Я взглянул на часы: 9: 30 утра. Мне не слишком хотелось бесцельно шататься по коттеджу весь день, а занять себя было нечем.
Выбора не оставалось.
Я решил пойти прогуляться.
Первые попытки добывать уголь в Арнхилле начались еще в XVIII веке. На протяжении двухсот лет шахта росла, расширялась, сносилась, отстраивалась и модернизировалась.
Вокруг нее строили свои жизни тысячи шахтеров и их семьи. Для них это была не просто работа. Это был их образ жизни. Будь Арнхилл живым организмом, шахта была бы его бьющимся, дымящимся и ревущим сердцем.
Когда шахта закрылась, сельсовету понадобилось меньше двух лет, чтобы вырвать это сердце, хотя к тому моменту оно уже давно перестало биться. Сажа и дым больше не текли по артериям Арнхилла. Строения разрушались и становились жертвами вандалов. Мародеры разворовывали металл и оборудование. В каком-то смысле машинисты, приехавшие сносить шахту бульдозером, совершили акт милосердия.

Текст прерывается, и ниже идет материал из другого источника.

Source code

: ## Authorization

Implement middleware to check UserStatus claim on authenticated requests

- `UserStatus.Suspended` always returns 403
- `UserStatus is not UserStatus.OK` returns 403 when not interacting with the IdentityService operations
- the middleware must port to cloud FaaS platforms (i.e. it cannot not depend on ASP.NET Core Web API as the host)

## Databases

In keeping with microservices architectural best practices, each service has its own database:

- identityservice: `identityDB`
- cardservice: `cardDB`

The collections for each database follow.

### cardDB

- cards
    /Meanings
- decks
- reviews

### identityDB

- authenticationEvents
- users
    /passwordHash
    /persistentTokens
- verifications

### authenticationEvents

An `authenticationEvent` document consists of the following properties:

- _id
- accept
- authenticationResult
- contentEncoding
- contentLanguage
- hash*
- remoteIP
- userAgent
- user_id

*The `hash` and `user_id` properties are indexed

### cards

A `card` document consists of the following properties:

В конце концов от нее не осталось ничего. Кроме глубокого шрама в земле, который всегда будет напоминать о том, что было утрачено. Некоторые семьи уехали в поисках работы. Другие, как мой отец, приспособились. Деревня, ковыляя, с трудом начала возрождаться. Однако некоторые шрамы никогда по-настоящему не заживают.
Передо мной раскинулся неровный ландшафт, поросший дикими цветами и травой. Сложно поверить, что когда-то здесь стояли огромные промышленные сооружения, а под землей до сих пор скрывались шахтные стволы и оборудование, брошенное там, потому что его было слишком дорого поднимать на поверхность.
Но не только они таились в глубине. Земные недра были потревожены еще до строительства шахты, до того как в них стали вгрызаться машины. Под землей были сокрыты свидетельства иных традиций, уходящих корнями во времена основания деревни.